Рыбы на этот раз Клим Блица припрятал не так уж чтобы много, но рыба была добрая: два осетра, крупные окуни. В речке Сторожке, возле Якушкиного двора, тоже рыбы немало, но то была рыба простая, дешевая: налим, плотица, подлещик, пескарь. Якушка вез на продажу два мешка своей сушеной летошной рыбы, кадушку соленой лещёвины, но много ли за такую рыбу возьмешь? Мед еще вез, беличьи шкурки, ржи половник с четвертью[14], масла Евдокия набила горшок. И еще кое-что прихватил по мелочи, из хозяйства. Но сам понимал — мало. Покупки были задуманы значительные. Шибко нахваливали мужики двузубую соху, новгородскую выдумку. Давно собирался ее купить Якушка вместо старой сошки-черкуши, и вот наконец собрался. Топоры нужны, ножи, горшки новые глиняные, иголки бабе. Старшенькая — Маша — скоро заневестится, колечко ей о камешком купить надобно, ожерелье, подвески семилопастные, как мать носит. Соль нужна, хмель для пива. Да мало ли что еще…
Укладывая осетров на дно саней, Якушка прикидывал: «Теперича хватит. Осетр — рыба дорогая, господская. Повезло, повезло…»

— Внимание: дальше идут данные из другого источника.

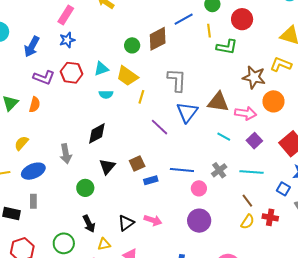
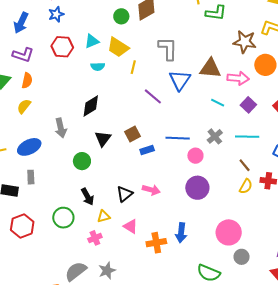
purple L-shape: (44, 78) -> (23, 55), moved
yellow semicircle: (21, 143) -> (24, 106), moved

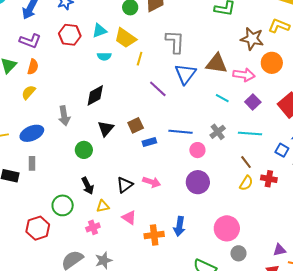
red hexagon: (22, 226) -> (38, 228), moved

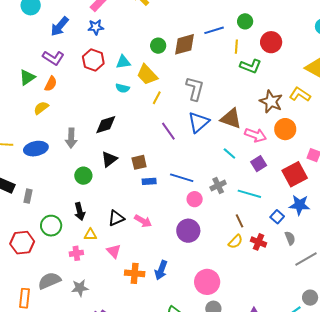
gray rectangle: (32, 163) -> (28, 196), moved

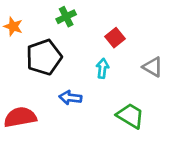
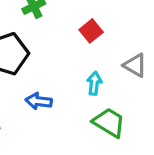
cyan arrow: (102, 68) -> (94, 83), moved

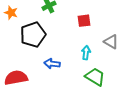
red square: (91, 31) -> (84, 21), turned 32

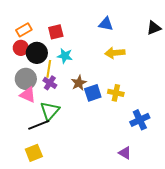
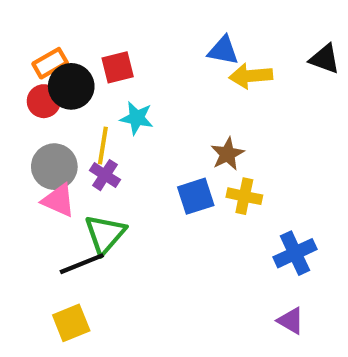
black triangle: (154, 28) -> (325, 59), turned 42
black circle: (37, 53) -> (71, 86), moved
yellow arrow: (115, 53) -> (251, 76), moved
brown star: (79, 83) -> (227, 154), moved
purple triangle: (125, 153) -> (291, 321), moved

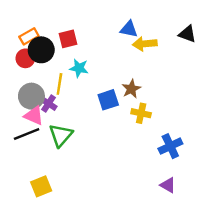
purple cross: (105, 175) -> (48, 103), moved
blue square: (196, 196) -> (108, 100), moved
black line: (82, 264) -> (27, 134), moved

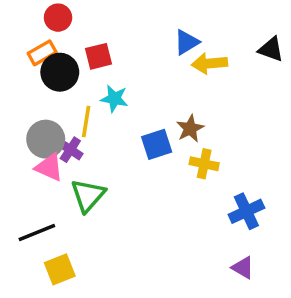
blue triangle: (129, 29) -> (187, 42), turned -42
red circle: (25, 58) -> (58, 18), moved
black line: (27, 134) -> (37, 232), moved

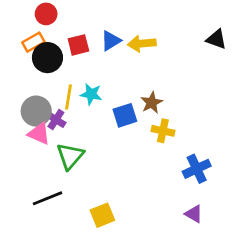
blue triangle: (187, 42) -> (111, 41), moved
yellow arrow: (209, 63) -> (142, 44), moved
cyan star: (114, 99) -> (91, 94), moved
black line: (37, 232) -> (47, 198), moved
yellow square: (60, 269) -> (102, 215), moved

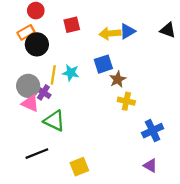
blue triangle: (111, 41) -> (127, 31), moved
red square: (78, 45) -> (72, 25), moved
blue square: (125, 115) -> (103, 64), moved
green triangle: (70, 156) -> (54, 121), turned -45

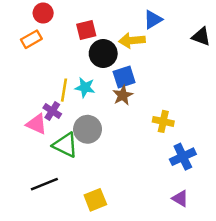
blue triangle: (127, 31) -> (153, 20), moved
black circle: (37, 44) -> (103, 54), moved
brown star: (118, 79) -> (123, 95), moved
gray circle: (28, 86) -> (88, 129), moved
yellow cross: (126, 101) -> (163, 121), moved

* * *По Москве-реке ехать было весело, привольно. Сани легко скользили по ледовой дороге. То и дело навстречу попадались возы с мужиками, с бабами. Резво пробегали верховые.
Снег ослепительно блестел на солнце, и даже глухой бор перед Звенигородом не казался мрачным, как в непогожие дни. Желто-красные стволы сосен стояли над высоким берегом, как новый частокол.